MARIUS'UN UĞRADIĞI ŞAŞKINLIKLAR

202 7 0
                                    


Marius birkaç gün içinde Courfeyrac'la dost oldu. Gençlik çabuk kaynaşma ve yaraların hızla kapanması mevsimidir. Marius, Courfeyrac'ın yanında serbestçe nefes alıyordu; yeni bir şeydi bu onun için. Courfeyrac hiç soru sormuyordu ona. Hatta bunu düşünmüyordu bile. O yaşta, yüzler her şeyi hemen söylerler. Konuşma gereksizdir. Mesela falanca genç adam için, yüz ifadesinin geveze olduğu söylenebilir. Bakışılır, tanışılır.

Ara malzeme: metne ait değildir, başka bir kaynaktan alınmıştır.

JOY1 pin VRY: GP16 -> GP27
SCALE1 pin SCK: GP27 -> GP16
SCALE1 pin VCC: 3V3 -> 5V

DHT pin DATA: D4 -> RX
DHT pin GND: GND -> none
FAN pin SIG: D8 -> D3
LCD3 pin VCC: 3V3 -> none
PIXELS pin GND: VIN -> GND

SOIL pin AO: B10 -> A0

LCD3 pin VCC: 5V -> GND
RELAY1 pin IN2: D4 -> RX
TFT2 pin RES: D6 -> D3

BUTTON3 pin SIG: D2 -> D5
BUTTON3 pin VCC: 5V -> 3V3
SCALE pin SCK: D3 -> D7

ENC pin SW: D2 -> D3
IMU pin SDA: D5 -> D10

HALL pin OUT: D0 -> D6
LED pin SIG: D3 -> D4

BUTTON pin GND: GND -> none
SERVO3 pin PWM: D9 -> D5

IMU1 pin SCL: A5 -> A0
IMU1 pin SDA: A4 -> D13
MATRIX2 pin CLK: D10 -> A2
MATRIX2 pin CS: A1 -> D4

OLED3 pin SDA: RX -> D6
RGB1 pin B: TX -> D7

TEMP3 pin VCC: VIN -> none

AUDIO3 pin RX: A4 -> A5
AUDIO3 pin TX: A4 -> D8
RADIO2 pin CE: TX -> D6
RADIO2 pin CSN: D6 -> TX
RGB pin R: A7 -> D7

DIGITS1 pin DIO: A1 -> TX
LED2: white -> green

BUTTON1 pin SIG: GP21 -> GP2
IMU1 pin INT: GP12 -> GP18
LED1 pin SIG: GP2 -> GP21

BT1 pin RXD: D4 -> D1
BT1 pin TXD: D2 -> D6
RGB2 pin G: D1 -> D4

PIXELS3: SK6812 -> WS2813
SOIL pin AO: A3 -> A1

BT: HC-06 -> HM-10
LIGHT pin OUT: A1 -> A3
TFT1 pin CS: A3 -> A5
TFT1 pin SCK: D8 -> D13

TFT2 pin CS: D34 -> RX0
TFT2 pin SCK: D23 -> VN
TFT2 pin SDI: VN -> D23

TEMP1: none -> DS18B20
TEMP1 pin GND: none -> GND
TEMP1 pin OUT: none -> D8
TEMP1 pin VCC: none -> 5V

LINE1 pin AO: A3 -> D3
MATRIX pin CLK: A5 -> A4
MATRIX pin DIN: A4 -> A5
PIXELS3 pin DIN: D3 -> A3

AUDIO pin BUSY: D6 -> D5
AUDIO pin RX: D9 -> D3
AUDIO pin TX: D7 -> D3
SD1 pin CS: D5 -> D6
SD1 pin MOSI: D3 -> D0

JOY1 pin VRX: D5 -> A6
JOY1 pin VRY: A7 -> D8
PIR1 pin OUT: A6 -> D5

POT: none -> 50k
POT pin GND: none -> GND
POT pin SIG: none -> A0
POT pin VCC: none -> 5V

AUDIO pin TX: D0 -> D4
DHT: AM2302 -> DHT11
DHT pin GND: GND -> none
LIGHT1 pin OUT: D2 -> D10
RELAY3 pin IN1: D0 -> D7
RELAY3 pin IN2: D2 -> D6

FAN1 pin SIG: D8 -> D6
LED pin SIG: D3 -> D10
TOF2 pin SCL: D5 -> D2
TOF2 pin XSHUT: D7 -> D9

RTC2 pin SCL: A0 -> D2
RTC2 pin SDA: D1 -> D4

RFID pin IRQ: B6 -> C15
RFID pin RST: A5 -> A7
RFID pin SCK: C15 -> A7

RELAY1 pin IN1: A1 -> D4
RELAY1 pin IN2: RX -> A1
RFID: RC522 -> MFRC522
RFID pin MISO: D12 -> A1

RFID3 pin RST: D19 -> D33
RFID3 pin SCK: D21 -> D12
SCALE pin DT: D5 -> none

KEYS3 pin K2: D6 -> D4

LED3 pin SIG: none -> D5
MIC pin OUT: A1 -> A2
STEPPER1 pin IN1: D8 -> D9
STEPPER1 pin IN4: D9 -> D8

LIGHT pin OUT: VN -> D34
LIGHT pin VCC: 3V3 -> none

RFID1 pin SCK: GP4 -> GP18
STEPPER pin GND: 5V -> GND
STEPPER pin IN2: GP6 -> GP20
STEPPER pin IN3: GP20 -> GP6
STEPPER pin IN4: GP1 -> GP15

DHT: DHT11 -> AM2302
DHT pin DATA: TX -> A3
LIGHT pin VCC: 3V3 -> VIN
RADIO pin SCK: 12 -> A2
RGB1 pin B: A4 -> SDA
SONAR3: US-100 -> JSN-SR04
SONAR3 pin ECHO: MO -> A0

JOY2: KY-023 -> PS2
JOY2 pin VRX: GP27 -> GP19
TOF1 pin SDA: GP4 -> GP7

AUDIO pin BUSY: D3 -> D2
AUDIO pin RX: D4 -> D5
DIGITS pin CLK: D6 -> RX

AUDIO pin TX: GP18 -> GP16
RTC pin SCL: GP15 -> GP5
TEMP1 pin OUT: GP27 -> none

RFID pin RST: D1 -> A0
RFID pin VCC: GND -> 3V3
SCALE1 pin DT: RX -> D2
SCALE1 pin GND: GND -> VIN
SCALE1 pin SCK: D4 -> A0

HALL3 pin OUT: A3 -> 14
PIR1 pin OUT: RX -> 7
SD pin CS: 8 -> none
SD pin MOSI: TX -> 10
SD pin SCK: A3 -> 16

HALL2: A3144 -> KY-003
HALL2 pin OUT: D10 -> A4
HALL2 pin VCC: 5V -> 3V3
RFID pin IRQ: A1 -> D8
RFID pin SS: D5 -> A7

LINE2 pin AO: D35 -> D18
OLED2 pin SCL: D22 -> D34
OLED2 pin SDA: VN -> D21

Buna rağmen, bir sabah Courfeyrac birdenbire ona bu soruyu sordu:

- Aklıma gelmişken sorayım, siyasi bir inancınız var mı?

Marius, sorudan âdeta hakarete uğramışçasına:

- Lafa bak! dedi.

- Nesiniz peki?

- Demokrat Bonapartist.

- Huzurlu fare kurşunisi nüansı, dedi Courfeyrac.

Ertesi gün Courfeyrac, Marius'u Musain Kahvesi'ne götürdü. Sonra bir gülümsemeyle kulağına fısıldadı:

- Devrime giriş kartınızı vermem gerek size.

Ve onu ABC Dostları'nın odasına götürdü. Alçak sesle ve Marius'un ne demeye geldiğini anlamadığı basit bir kelimeyle onu öbür arkadaşlarına takdim etti:

- Bir öğrenci.

Marius bir zeka kovanı içine düşmüştü. Ama suskun ve ağırbaşlı olmasına rağmen, oradakilerden ne daha az kanatlı ne de daha az silahlıydı.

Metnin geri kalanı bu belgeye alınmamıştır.